Art is a form of communication, perhaps the most lasting form of communication. Stories become myth which become religion, which tell people how to behave and what societal norms expect of them. Stories provide morals and pictures provide appearances. Song shares much with story, and movies combine aspects of both story and picture. We get our notions of beauty from representations in photography, and get our notions of behavior from characters in story, movie, and song. Art creates society almost as much as society creates art.
For many artists, particularly story-tellers, song-writers, and movie-makers, the attempts to influence society are overt. From ‘Give Peace a Chance’ of the 60s to ‘The Angry American’ of 2002, song-writers try to create the theme music for the time. Some books move beyond stories into the area of full on sermons, and are lauded by one side and derided by the another for the blatancy of their missives.
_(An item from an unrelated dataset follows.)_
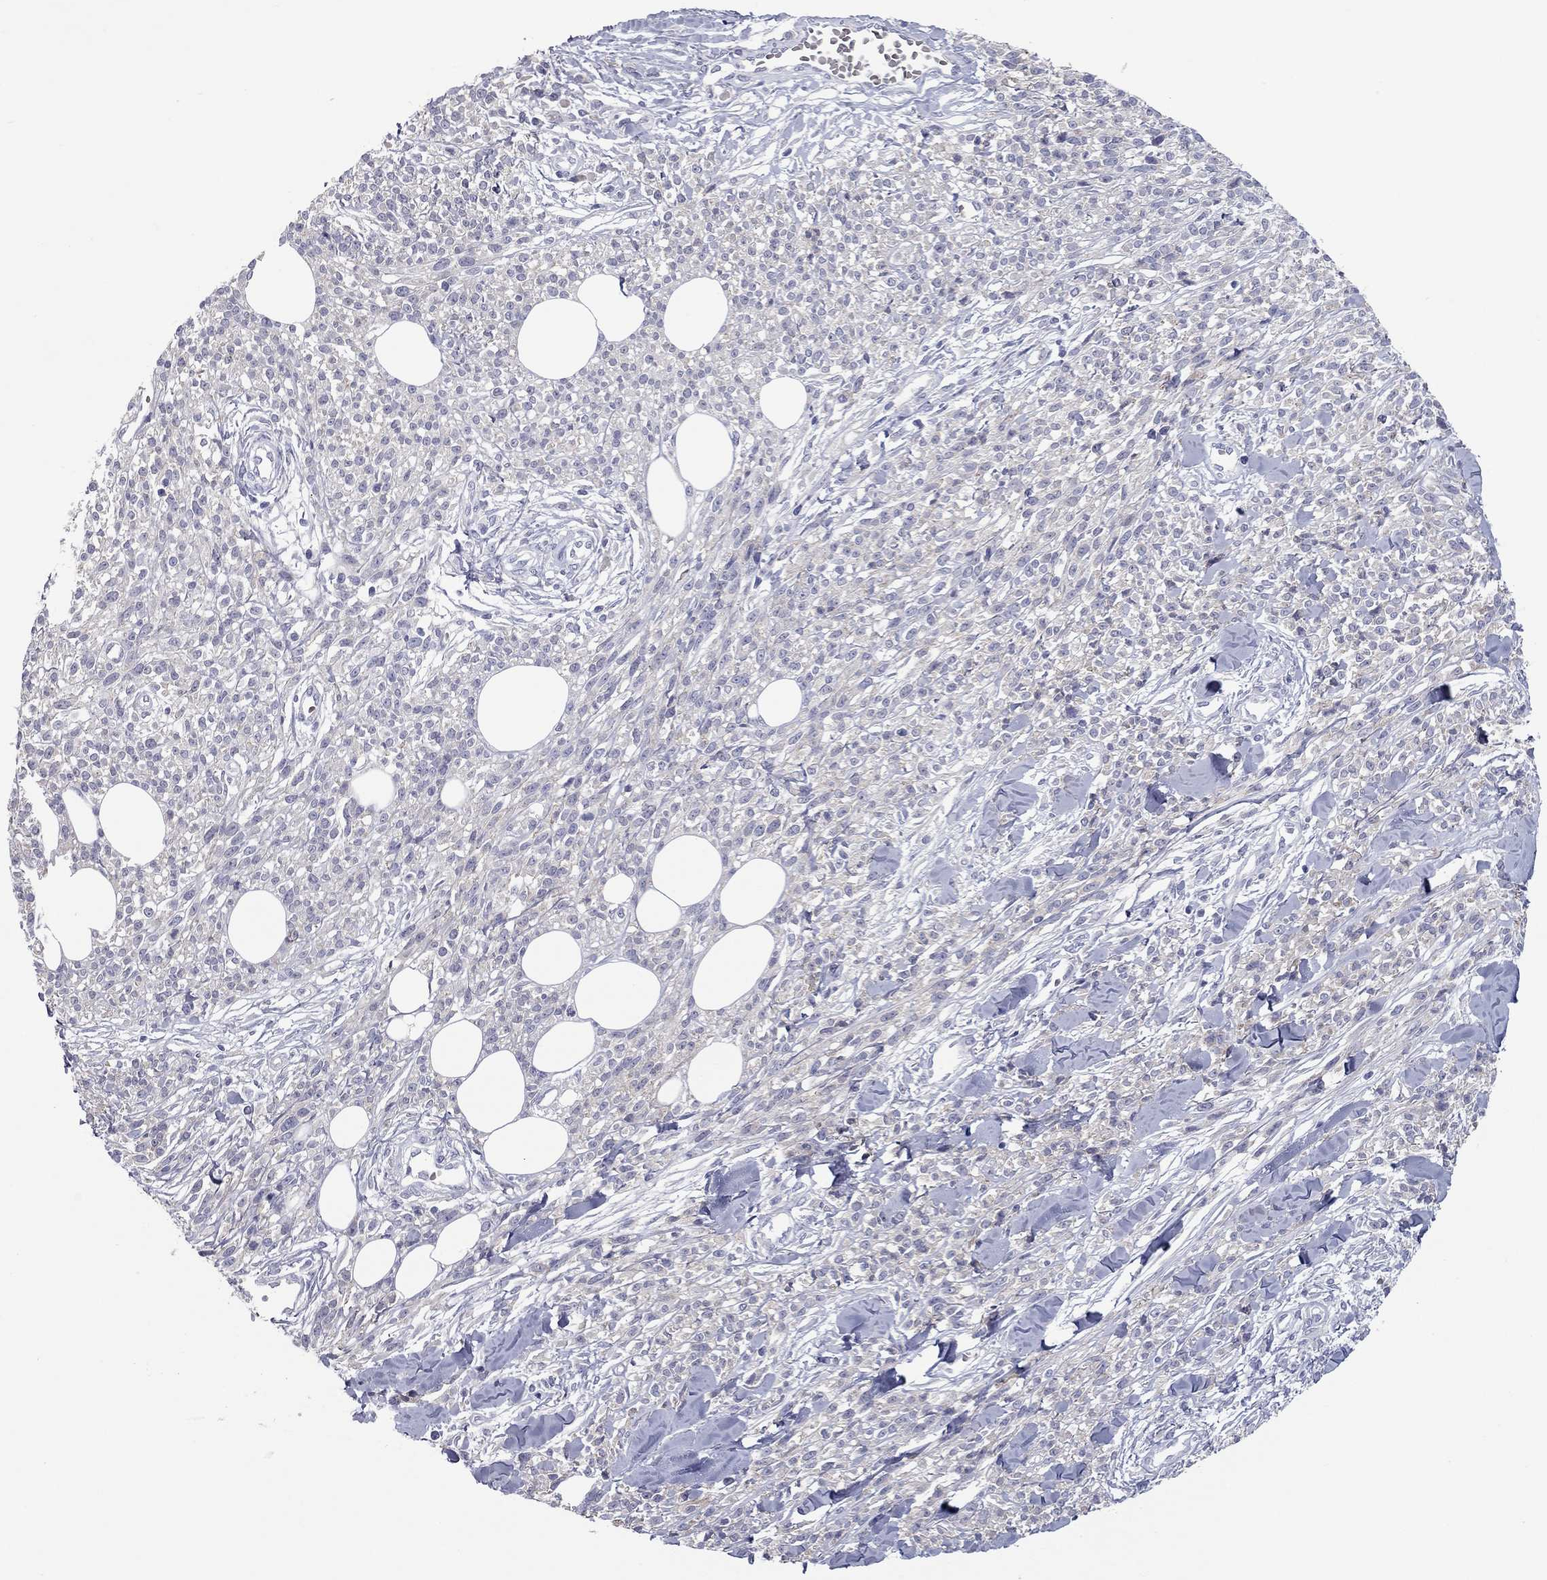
{"staining": {"intensity": "negative", "quantity": "none", "location": "none"}, "tissue": "melanoma", "cell_type": "Tumor cells", "image_type": "cancer", "snomed": [{"axis": "morphology", "description": "Malignant melanoma, NOS"}, {"axis": "topography", "description": "Skin"}, {"axis": "topography", "description": "Skin of trunk"}], "caption": "This micrograph is of melanoma stained with immunohistochemistry to label a protein in brown with the nuclei are counter-stained blue. There is no expression in tumor cells.", "gene": "UNC119B", "patient": {"sex": "male", "age": 74}}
Putting up and pulling down statues and monuments has long been a way of noting major societal changes. This is noted to the point that such actions will be staged for the camera just to give the impression such a major societal change has occurred. Book burnings and censorship are ways of trying to prevent art from influencing society. Whether the influence is positive or negative is mostly a matter of viewpoint, and often what the artist intends and the message taken from the work are two different things.
Last fourth of July, a friend was looking for patriotic and inspiring music and put on Springsteen’s ‘Born in the USA’. I sat her down and had her actually listen to the lyrics, and she realized that story told by the song and the message she thought a song called ‘Born in the USA’ would convey were two vastly different things.